Strange as it might sound, being a political journalist in 2016 should have been a blast. Several times I've met somebody this year and they've asked what I do, they say something like, "Ah, politics, plenty to write about – that's good!" In fact, having to watch the puss burst out of the angry spot that is British politics has been fairly bewildering (though not as horrible as for the already marginalised communities who are watching their situations go from bad to worse).
I think that's because in a world as cynical as ours, cynicism is no longer sufficient to understand politics like it seemed to be when every politician was a blank faced version of the lesser evil. I'm not saying it's time to generate false enthusiasm for politicians, or lobotomise ourselves and stop being critical in the face of bad ideas. But those of us who think we've got it sussed should probably realise that smugness in the face of everyone else being wrong isn't a political position. Climate change, shivering refugees, increased bigotry in all its forms – all of these are bad and stupid, but knowing that doesn't stop them happening. An understanding that a lot of well-intentioned political initiatives are themselves limited should be the starting point of engagement, not the end.
The increase in dread needs to become an opportunity for actual change. We – and I'm using "we" to project onto others to make myself feel better, since loads of people have already been doing important work on these things – we need to go from cynicism to solidarity, and extend that to people who don't have the luxury to have that as a choice.
- Simon Childs
"TRIGGER WARNINGS ARE NOT CENSORSHIP"
Safe spaces got a bad rep this year, and the term "generation snowflake" was invented to describe people my age who are oversensitive about everything.
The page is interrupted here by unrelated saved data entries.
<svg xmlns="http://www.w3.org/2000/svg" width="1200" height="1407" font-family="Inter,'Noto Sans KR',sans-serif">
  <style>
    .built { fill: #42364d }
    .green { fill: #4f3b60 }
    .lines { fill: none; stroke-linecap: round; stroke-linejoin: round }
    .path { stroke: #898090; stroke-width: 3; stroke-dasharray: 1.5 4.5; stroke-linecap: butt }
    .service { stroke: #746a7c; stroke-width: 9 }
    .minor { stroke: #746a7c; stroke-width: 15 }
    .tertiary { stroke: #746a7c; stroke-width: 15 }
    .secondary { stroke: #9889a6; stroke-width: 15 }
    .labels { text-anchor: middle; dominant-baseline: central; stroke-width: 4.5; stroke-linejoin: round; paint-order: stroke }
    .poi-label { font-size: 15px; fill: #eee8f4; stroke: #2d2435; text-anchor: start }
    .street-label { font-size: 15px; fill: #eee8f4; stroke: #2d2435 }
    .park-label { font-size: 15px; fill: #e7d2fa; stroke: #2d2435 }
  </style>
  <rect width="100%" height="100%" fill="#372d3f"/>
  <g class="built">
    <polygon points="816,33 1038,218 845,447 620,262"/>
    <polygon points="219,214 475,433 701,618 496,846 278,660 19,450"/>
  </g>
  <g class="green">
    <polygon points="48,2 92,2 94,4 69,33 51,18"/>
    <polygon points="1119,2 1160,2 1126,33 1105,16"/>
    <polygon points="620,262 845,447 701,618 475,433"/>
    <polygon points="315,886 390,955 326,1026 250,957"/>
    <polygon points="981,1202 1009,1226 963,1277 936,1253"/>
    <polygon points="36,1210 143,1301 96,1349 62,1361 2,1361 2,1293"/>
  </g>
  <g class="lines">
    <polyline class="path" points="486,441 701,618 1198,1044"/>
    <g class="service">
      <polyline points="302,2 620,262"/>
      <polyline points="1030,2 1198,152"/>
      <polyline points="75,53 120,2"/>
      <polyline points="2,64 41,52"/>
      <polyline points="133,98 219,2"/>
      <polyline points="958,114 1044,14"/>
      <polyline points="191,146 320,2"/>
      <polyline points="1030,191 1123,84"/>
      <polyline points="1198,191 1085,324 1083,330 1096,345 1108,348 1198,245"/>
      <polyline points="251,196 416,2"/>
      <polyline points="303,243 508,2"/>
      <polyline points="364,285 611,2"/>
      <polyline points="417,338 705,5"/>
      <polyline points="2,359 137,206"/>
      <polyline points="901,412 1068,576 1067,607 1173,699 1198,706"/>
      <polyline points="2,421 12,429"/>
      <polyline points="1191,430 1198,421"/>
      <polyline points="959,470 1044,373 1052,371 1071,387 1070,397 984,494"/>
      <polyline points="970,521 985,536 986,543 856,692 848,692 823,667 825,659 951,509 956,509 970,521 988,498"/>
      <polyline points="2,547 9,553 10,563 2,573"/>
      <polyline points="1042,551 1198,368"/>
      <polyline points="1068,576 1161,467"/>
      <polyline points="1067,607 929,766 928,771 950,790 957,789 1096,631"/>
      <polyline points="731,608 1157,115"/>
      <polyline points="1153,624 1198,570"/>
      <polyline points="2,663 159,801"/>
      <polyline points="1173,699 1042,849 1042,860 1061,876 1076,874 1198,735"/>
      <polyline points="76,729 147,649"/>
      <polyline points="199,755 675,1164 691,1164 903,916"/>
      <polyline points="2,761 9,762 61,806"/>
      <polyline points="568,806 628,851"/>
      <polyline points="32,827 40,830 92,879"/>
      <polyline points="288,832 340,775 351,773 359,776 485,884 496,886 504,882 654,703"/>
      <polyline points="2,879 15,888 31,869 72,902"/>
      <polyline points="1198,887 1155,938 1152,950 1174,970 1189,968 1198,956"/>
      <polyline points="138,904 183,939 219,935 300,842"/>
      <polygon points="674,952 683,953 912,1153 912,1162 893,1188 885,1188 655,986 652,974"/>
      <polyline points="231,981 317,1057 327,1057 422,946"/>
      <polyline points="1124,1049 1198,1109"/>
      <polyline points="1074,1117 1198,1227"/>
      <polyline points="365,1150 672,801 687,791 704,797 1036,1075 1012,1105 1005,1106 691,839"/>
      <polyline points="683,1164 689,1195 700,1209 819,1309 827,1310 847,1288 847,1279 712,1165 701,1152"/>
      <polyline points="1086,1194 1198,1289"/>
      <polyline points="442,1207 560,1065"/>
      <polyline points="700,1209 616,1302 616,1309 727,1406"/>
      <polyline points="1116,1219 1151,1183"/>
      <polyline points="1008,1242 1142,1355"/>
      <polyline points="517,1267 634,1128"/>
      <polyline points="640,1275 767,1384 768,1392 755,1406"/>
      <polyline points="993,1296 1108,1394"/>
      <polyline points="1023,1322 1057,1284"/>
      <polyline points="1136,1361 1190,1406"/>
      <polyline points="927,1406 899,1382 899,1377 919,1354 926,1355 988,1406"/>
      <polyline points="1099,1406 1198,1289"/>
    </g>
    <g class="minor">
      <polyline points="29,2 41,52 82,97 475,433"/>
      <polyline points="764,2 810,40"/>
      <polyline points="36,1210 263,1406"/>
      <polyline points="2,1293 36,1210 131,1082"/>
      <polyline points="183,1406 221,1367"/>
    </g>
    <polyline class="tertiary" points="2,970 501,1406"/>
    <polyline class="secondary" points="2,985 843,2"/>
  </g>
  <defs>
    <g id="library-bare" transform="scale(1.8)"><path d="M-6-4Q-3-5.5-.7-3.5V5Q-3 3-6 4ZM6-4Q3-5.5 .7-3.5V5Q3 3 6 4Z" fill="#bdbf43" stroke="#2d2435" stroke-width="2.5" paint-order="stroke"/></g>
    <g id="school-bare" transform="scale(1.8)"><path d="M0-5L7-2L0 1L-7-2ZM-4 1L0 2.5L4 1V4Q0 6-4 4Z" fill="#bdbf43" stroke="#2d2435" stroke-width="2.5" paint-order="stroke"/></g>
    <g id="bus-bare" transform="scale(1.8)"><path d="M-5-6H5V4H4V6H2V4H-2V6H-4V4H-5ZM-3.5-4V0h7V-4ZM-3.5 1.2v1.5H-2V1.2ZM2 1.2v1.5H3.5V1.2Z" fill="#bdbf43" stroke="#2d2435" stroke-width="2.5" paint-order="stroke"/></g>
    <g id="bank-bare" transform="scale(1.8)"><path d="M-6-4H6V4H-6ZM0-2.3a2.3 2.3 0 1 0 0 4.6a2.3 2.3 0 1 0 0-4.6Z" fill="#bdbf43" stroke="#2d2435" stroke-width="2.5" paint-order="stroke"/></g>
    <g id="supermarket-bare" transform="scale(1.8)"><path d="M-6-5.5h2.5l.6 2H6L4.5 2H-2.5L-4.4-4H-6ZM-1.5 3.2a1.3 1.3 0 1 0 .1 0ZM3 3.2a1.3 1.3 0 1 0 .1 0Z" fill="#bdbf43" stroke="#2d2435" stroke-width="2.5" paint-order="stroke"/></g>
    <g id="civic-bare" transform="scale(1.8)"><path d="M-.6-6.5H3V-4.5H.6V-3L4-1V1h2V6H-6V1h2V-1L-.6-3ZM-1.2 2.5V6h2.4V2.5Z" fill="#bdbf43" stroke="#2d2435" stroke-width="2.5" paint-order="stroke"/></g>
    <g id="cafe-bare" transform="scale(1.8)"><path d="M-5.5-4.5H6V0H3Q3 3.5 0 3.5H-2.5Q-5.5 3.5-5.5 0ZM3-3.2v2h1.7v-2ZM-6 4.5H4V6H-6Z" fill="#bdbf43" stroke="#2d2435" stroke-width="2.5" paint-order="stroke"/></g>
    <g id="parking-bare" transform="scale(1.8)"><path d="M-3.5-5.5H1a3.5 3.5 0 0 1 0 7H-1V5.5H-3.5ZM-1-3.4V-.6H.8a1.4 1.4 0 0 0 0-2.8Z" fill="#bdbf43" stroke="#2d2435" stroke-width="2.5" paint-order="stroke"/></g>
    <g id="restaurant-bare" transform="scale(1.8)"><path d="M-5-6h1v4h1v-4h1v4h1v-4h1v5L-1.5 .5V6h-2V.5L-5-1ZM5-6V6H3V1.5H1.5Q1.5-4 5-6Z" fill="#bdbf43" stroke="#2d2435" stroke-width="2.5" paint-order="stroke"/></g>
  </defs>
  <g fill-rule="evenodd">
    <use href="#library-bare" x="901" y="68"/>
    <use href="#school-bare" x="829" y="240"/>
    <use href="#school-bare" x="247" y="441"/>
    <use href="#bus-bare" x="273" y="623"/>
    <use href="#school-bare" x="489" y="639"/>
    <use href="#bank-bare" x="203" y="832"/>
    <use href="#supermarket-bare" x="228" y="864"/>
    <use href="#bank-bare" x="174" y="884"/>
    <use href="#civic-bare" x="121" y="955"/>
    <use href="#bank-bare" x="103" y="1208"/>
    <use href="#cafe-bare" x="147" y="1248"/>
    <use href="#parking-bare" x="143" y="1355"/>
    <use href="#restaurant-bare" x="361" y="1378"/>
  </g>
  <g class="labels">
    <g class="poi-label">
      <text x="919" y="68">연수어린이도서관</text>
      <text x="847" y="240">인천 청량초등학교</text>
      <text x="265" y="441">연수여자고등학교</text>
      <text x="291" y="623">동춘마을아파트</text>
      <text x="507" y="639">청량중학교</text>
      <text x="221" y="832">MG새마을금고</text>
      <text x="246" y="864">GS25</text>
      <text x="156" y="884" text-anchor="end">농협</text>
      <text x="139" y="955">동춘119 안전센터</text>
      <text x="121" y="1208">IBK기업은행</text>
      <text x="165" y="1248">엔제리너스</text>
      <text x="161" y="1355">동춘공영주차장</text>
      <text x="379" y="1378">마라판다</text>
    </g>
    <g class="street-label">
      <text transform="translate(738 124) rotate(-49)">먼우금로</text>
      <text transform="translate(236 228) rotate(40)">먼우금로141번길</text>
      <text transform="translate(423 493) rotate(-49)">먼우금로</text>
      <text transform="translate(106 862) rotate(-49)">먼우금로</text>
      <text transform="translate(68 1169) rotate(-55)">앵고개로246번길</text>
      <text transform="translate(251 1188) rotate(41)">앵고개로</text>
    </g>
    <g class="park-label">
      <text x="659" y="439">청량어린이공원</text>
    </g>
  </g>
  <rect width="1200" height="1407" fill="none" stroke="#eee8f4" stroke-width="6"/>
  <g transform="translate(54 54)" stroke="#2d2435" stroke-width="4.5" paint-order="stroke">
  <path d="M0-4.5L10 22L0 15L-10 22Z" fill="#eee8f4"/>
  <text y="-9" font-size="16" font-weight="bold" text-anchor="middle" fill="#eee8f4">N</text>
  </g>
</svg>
The Atlantic, in an article about campus culture, said "the focus on trigger warnings and microagressions presumes an extraordinary fragility of the collegiate psyche".
I used to agree with that take, and while I still believe things like no-platforming influential thinkers who you disagree with is moronic, I do believe there is a lot to be said for trigger warnings.
Triggers are not made up bits of nonsense created by the politically correct. If your day-to-day life involves trying to forget being raped, or physically abused, or self-harm, is it that much to ask that people warn you when one of those things is about to be discussed? Or for someone to give you a heads up that the film you're about to see contains a gratuitous sexual abuse scene?
Of course we should still celebrate culture that is gratuitous, and I personally can watch a horrifyingly violent film and then get on with my day. But warning people about what they're getting into is not the same as censorship. It's easy for someone who has never witnessed their mother get hit over her head by their dad to say "man up, stop stifling culture", but if you have experienced that, and are having a bad day, it may be that you're not up to the task of reading about it right then, at that moment.
So what I realised in 2016, I suppose just at the moment that everyone else was backlashing against them, is that trigger warnings are not a regressive step but a positive one; they acknowledge the awesome power that culture can have, and recognise everyone comes to a text with a different outlook.